● **Exercise directions**:
Reproduce each of the entries that follow, exactly.

::: Supplied data

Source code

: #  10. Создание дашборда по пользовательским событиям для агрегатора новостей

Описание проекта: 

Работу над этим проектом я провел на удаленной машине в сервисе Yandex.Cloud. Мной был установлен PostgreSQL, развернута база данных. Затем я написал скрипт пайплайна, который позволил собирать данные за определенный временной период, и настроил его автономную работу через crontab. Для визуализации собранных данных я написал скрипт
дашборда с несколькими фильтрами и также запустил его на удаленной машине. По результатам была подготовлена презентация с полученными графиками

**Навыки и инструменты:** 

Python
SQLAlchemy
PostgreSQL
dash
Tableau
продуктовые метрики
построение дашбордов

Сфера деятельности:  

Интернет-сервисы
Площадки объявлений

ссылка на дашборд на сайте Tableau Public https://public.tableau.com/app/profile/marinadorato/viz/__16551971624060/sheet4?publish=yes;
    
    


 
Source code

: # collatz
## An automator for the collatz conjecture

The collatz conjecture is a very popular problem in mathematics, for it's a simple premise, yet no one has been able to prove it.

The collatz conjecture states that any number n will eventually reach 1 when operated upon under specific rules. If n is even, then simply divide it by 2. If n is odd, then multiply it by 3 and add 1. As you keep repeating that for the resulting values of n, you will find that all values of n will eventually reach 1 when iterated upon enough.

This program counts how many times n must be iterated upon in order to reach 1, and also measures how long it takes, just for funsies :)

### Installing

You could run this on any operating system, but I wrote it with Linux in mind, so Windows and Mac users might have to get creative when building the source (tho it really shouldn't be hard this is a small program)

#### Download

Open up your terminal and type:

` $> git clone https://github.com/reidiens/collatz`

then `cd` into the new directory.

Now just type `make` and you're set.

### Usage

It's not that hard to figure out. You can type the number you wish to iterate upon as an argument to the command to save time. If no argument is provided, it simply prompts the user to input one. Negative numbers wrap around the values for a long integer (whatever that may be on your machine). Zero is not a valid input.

::::::

● **Output**:
Source code

: #  10. Создание дашборда по пользовательским событиям для агрегатора новостей

Описание проекта: 

Работу над этим проектом я провел на удаленной машине в сервисе Yandex.Cloud. Мной был установлен PostgreSQL, развернута база данных. Затем я написал скрипт пайплайна, который позволил собирать данные за определенный временной период, и настроил его автономную работу через crontab. Для визуализации собранных данных я написал скрипт
дашборда с несколькими фильтрами и также запустил его на удаленной машине. По результатам была подготовлена презентация с полученными графиками

**Навыки и инструменты:** 

Python
SQLAlchemy
PostgreSQL
dash
Tableau
продуктовые метрики
построение дашбордов

Сфера деятельности:  

Интернет-сервисы
Площадки объявлений

ссылка на дашборд на сайте Tableau Public https://public.tableau.com/app/profile/marinadorato/viz/__16551971624060/sheet4?publish=yes;
    
    


 
Source code

: # collatz
## An automator for the collatz conjecture

The collatz conjecture is a very popular problem in mathematics, for it's a simple premise, yet no one has been able to prove it.

The collatz conjecture states that any number n will eventually reach 1 when operated upon under specific rules. If n is even, then simply divide it by 2. If n is odd, then multiply it by 3 and add 1. As you keep repeating that for the resulting values of n, you will find that all values of n will eventually reach 1 when iterated upon enough.

This program counts how many times n must be iterated upon in order to reach 1, and also measures how long it takes, just for funsies :)

### Installing

You could run this on any operating system, but I wrote it with Linux in mind, so Windows and Mac users might have to get creative when building the source (tho it really shouldn't be hard this is a small program)

#### Download

Open up your terminal and type:

` $> git clone https://github.com/reidiens/collatz`

then `cd` into the new directory.

Now just type `make` and you're set.

### Usage

It's not that hard to figure out. You can type the number you wish to iterate upon as an argument to the command to save time. If no argument is provided, it simply prompts the user to input one. Negative numbers wrap around the values for a long integer (whatever that may be on your machine). Zero is not a valid input.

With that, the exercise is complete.